▸ **Task details**: Copy out each line of the records that contains the word "AAVE", matching its case exactly.

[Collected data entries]
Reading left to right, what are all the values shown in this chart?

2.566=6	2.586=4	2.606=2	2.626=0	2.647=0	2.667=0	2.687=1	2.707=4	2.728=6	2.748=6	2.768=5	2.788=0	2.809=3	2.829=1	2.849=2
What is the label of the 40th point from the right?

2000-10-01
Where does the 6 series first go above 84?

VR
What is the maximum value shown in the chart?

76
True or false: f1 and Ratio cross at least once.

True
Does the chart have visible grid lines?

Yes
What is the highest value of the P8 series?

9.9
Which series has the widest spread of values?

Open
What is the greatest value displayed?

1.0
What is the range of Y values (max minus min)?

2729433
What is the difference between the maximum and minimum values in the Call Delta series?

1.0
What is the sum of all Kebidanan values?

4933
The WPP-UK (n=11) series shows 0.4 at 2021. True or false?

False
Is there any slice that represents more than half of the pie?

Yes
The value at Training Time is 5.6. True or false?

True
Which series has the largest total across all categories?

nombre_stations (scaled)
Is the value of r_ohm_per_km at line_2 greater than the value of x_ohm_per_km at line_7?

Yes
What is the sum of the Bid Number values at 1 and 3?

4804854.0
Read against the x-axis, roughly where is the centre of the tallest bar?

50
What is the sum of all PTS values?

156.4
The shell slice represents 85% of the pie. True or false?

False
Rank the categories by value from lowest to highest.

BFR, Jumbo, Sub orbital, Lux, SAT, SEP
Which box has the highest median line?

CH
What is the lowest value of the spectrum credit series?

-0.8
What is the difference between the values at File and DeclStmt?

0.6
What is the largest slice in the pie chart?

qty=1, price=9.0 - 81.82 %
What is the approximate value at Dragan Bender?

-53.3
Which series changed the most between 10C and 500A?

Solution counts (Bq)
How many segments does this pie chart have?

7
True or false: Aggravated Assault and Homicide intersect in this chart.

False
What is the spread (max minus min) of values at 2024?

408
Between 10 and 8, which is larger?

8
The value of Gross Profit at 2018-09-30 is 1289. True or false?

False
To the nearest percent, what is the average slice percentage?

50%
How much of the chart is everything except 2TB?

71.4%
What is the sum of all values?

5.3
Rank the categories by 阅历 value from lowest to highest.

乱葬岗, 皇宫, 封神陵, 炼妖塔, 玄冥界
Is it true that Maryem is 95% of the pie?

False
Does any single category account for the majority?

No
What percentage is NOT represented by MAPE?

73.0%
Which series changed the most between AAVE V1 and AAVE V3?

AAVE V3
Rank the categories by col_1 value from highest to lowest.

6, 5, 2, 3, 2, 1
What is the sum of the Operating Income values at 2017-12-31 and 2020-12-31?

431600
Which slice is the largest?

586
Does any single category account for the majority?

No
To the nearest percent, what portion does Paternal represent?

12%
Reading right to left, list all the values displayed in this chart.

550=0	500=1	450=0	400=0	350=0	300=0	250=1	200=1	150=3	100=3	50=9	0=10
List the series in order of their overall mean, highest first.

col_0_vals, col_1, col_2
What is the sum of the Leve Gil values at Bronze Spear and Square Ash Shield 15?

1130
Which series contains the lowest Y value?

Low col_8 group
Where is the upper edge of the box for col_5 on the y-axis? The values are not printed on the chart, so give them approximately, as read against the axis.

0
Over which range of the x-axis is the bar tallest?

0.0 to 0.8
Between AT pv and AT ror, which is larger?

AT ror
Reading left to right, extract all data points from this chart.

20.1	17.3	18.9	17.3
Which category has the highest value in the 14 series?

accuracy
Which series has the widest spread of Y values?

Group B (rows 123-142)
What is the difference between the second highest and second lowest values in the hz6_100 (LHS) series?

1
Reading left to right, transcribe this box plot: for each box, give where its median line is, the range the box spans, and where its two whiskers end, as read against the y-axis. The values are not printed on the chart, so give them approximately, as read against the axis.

▸ **Written reply**:
Which series changed the most between AAVE V1 and AAVE V3?
AAVE V3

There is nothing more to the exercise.